▶ [INFORMATION PROVIDED]
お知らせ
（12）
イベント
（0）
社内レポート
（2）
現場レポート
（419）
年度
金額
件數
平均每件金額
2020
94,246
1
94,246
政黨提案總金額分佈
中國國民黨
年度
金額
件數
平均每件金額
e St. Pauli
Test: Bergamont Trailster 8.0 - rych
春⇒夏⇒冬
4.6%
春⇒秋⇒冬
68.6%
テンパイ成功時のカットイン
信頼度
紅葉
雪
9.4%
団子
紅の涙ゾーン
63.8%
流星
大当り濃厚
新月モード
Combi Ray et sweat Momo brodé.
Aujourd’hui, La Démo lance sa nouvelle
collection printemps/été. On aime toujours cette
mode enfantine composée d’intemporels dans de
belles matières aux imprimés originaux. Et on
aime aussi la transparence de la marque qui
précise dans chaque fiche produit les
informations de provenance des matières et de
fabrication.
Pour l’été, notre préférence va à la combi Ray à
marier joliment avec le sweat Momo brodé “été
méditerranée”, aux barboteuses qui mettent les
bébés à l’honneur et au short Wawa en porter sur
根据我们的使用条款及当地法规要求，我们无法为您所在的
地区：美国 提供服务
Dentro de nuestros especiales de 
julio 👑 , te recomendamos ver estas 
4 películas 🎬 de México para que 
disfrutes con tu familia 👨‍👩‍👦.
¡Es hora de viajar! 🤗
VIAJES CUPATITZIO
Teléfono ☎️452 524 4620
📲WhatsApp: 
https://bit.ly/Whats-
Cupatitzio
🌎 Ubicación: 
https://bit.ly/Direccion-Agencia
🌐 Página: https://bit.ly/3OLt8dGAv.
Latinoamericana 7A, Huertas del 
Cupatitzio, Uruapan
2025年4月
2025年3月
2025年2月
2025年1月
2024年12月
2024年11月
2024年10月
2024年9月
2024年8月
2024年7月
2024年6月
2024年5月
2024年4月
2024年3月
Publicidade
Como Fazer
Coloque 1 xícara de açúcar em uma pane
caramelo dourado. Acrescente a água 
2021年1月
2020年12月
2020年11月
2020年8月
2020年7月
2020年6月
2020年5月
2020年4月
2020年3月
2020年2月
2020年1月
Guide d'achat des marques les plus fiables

▶ [WHAT IS BEING ASKED] For this exercise, transcribe the whole listing verbatim.

▶ [ANSWER SPACE]
お知らせ
（12）
イベント
（0）
社内レポート
（2）
現場レポート
（419）
年度
金額
件數
平均每件金額
2020
94,246
1
94,246
政黨提案總金額分佈
中國國民黨
年度
金額
件數
平均每件金額
e St. Pauli
Test: Bergamont Trailster 8.0 - rych
春⇒夏⇒冬
4.6%
春⇒秋⇒冬
68.6%
テンパイ成功時のカットイン
信頼度
紅葉
雪
9.4%
団子
紅の涙ゾーン
63.8%
流星
大当り濃厚
新月モード
Combi Ray et sweat Momo brodé.
Aujourd’hui, La Démo lance sa nouvelle
collection printemps/été. On aime toujours cette
mode enfantine composée d’intemporels dans de
belles matières aux imprimés originaux. Et on
aime aussi la transparence de la marque qui
précise dans chaque fiche produit les
informations de provenance des matières et de
fabrication.
Pour l’été, notre préférence va à la combi Ray à
marier joliment avec le sweat Momo brodé “été
méditerranée”, aux barboteuses qui mettent les
bébés à l’honneur et au short Wawa en porter sur
根据我们的使用条款及当地法规要求，我们无法为您所在的
地区：美国 提供服务
Dentro de nuestros especiales de 
julio 👑 , te recomendamos ver estas 
4 películas 🎬 de México para que 
disfrutes con tu familia 👨‍👩‍👦.
¡Es hora de viajar! 🤗
VIAJES CUPATITZIO
Teléfono ☎️452 524 4620
📲WhatsApp: 
https://bit.ly/Whats-
Cupatitzio
🌎 Ubicación: 
https://bit.ly/Direccion-Agencia
🌐 Página: https://bit.ly/3OLt8dGAv.
Latinoamericana 7A, Huertas del 
Cupatitzio, Uruapan
2025年4月
2025年3月
2025年2月
2025年1月
2024年12月
2024年11月
2024年10月
2024年9月
2024年8月
2024年7月
2024年6月
2024年5月
2024年4月
2024年3月
Publicidade
Como Fazer
Coloque 1 xícara de açúcar em uma pane
caramelo dourado. Acrescente a água 
2021年1月
2020年12月
2020年11月
2020年8月
2020年7月
2020年6月
2020年5月
2020年4月
2020年3月
2020年2月
2020年1月
Guide d'achat des marques les plus fiables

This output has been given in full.